Work task
In the listing below, the line containing "از ششصد و پنجاه میلیارد و یک ریال تا یک هزار" marks the end; copy exactly every line from the first through that one.
======
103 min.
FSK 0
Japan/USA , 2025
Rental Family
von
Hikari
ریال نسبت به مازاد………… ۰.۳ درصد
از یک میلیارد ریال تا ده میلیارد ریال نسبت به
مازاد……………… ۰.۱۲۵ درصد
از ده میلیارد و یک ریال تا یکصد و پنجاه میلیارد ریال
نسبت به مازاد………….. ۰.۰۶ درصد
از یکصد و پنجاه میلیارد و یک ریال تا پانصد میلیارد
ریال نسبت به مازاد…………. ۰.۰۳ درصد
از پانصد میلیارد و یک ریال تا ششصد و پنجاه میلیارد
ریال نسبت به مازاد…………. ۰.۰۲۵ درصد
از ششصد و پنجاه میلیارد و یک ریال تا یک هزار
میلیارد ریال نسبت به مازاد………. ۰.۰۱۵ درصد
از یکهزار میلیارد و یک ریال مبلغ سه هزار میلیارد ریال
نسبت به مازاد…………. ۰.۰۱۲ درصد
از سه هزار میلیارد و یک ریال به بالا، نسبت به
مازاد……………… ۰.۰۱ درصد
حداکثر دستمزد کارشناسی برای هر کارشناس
======
Reply
103 min.
FSK 0
Japan/USA , 2025
Rental Family
von
Hikari
ریال نسبت به مازاد………… ۰.۳ درصد
از یک میلیارد ریال تا ده میلیارد ریال نسبت به
مازاد……………… ۰.۱۲۵ درصد
از ده میلیارد و یک ریال تا یکصد و پنجاه میلیارد ریال
نسبت به مازاد………….. ۰.۰۶ درصد
از یکصد و پنجاه میلیارد و یک ریال تا پانصد میلیارد
ریال نسبت به مازاد…………. ۰.۰۳ درصد
از پانصد میلیارد و یک ریال تا ششصد و پنجاه میلیارد
ریال نسبت به مازاد…………. ۰.۰۲۵ درصد
از ششصد و پنجاه میلیارد و یک ریال تا یک هزار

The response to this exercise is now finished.